The next day we were going to Kristiansand to visit my father’s parents. We often did that on the Sundays when IK Start was playing at home. First of all, we had dinner there, then Yngve, Dad, and Grandad went to the match, sometimes Mom did as well, while I stayed with Grandma because I was too small.

Both Mom and Dad had put on better clothes than usual. Dad wore a white shirt, a brown tweed jacket with brown patches on the elbows, and light-brown cotton slacks, Mom wore a blue dress. Yngve and I wore shirts and cords, Yngve’s were brown, mine were blue.

Outside, the sky was overcast, but the clouds were of the fluffy whitish-gray variety that, while they may have shut out the sky, did not carry rain. The road was dry and gray, the gravel dry and blue gray, and the trunks of the pines standing tall at the top of the estate dry and reddish.

Yngve and I got into the back, Mom and Dad the front. Dad lit a cigarette before starting the car. I was behind him, so he couldn’t see me unless I leaned to the side. As we reached the crossroads below the slope up to Tromøya Bridge I folded my hands and said to myself, “Dear God, please don’t let us crash today. Amen.”

I prayed like this whenever we went on longer trips because Dad drove so fast, he was always above the speed limit, always overtaking other cars. Mom said he was a good driver, and he was, but every time the car accelerated and we crossed the white line, a feeling of terror took me in its grip.

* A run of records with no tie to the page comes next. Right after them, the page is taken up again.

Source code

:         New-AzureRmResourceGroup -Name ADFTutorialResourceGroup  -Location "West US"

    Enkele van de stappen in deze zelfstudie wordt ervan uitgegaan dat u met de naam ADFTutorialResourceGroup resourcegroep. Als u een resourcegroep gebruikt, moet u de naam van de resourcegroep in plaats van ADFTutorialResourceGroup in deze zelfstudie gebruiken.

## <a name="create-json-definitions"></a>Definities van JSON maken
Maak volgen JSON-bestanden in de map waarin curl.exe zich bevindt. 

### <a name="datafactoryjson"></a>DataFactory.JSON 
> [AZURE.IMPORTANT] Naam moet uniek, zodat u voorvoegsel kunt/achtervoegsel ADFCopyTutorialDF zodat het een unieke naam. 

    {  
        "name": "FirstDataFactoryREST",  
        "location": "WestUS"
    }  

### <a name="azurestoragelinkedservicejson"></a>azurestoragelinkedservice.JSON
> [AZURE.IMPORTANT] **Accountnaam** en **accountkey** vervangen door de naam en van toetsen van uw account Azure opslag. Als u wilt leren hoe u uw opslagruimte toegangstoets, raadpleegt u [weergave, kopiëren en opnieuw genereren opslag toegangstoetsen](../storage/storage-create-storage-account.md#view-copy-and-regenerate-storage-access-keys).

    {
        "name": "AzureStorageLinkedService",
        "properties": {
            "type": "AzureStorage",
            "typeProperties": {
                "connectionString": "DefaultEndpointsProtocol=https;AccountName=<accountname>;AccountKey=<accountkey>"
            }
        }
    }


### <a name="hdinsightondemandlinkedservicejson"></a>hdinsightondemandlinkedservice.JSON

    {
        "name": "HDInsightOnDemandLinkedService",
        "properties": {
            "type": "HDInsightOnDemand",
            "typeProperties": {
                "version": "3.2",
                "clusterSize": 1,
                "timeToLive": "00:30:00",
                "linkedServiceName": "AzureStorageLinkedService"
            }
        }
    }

Speed and anger went hand in hand. Mom drove carefully, was considerate, never minded if the car in front was slow, she was patient and followed. That was how she was at home as well. She never got angry, always had time to help, didn’t mind if things got broken, accidents happened, she liked to chat with us, she was interested in what we said, she often served food that was not absolutely necessary, such as waffles, buns, cocoa, and bread fresh out of the oven, while Dad on the other hand tried to purge our lives of anything that had no direct relevance to the situation in which we found ourselves: we ate food because it was a necessity, and the time we spent eating had no value in itself; when we watched TV we watched TV and were not allowed to talk or do anything else; when we were in the garden we had to stay on the flagstones, they had been laid for precisely that purpose, while the lawn, big and inviting though it was, was not for walking, running, or lying on. Yngve and I had never celebrated a birthday at home, and that was rooted in the same logic, it was unnecessary, a cake with the family after dinner was sufficient. We weren’t allowed to have friends at home and that was also another aspect of the same logic, because why would we want to be indoors, where we only made a mess and created havoc, when the world outside existed? Our friends would have been able to tell their parents how we lived, and that may well have been a factor; actually the same logic applied here, too. Actually it explained everything. We weren’t allowed to touch any of Dad’s tools, not a hammer, not a screwdriver, not a saw or a pair of pliers, a snow shovel or broom, nor were we allowed to cook in the kitchen, nor even cut a slice of bread, nor switch on the TV or radio. If we had been allowed to do that, the house would have been turned upside down, whereas the way it was organized now everything was orderly, as it should be, and if anything was used, by him or Mom, it was done in a methodical, appropriate fashion. It was the same with driving: he wanted to progress as speedily as possible, with the fewest possible hold-ups, from one point to the next. In this case, from Tromøya to Kristiansand, the hometown of this thirty-year-old schoolteacher.